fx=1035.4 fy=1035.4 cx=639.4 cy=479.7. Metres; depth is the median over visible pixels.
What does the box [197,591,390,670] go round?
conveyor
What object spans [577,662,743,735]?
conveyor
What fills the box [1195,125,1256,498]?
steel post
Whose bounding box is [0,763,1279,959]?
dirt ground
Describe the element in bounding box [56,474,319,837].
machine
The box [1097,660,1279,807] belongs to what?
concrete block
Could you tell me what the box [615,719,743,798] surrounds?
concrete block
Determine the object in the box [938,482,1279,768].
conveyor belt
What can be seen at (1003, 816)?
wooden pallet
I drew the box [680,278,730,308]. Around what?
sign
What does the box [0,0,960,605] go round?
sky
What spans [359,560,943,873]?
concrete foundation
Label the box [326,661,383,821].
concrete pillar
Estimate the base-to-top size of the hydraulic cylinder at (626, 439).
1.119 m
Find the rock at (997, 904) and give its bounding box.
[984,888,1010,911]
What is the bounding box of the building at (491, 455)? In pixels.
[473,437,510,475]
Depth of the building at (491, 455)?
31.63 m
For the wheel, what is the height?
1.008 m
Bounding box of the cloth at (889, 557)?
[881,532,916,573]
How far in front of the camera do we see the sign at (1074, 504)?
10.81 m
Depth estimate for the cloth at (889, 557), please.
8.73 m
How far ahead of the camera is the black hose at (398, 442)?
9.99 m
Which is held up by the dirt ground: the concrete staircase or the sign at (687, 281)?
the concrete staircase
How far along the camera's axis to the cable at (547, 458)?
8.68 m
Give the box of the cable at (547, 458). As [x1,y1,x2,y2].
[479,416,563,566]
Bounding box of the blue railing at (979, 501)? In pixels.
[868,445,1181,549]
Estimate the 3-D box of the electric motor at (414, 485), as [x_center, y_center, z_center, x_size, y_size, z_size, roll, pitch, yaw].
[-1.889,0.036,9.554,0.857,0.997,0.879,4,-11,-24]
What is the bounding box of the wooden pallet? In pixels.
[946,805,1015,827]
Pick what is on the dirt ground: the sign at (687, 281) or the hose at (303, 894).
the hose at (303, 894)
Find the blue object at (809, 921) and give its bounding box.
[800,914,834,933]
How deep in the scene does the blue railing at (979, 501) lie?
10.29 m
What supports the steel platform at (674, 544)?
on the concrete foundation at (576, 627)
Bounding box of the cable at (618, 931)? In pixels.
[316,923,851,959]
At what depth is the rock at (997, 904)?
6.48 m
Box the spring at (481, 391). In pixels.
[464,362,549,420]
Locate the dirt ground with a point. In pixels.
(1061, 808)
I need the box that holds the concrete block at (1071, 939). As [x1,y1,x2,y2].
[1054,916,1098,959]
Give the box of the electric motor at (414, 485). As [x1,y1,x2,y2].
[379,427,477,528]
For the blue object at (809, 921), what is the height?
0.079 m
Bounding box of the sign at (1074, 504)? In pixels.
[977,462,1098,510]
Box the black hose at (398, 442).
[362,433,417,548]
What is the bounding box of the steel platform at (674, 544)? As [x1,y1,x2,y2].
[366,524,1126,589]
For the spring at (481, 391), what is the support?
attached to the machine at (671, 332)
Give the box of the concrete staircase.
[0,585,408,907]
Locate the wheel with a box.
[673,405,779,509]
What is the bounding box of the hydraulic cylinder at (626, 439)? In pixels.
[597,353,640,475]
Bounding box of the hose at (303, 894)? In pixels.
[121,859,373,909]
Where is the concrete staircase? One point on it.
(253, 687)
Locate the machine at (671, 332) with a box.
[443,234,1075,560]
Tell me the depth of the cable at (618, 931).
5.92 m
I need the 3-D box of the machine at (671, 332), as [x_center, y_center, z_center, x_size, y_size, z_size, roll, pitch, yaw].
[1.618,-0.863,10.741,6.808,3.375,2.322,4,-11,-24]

- - -

**WHAT TO DO**:
Repeat verbatim the line holding "What is the bounding box of the hydraulic" and all lines after it, up to the end of the material.

**TASK SOLUTION**:
What is the bounding box of the hydraulic cylinder at (626, 439)? In pixels.
[597,353,640,475]
Bounding box of the hose at (303, 894)? In pixels.
[121,859,373,909]
Where is the concrete staircase? One point on it.
(253, 687)
Locate the machine at (671, 332) with a box.
[443,234,1075,560]
Tell me the depth of the cable at (618, 931).
5.92 m
I need the 3-D box of the machine at (671, 332), as [x_center, y_center, z_center, x_size, y_size, z_size, roll, pitch, yaw].
[1.618,-0.863,10.741,6.808,3.375,2.322,4,-11,-24]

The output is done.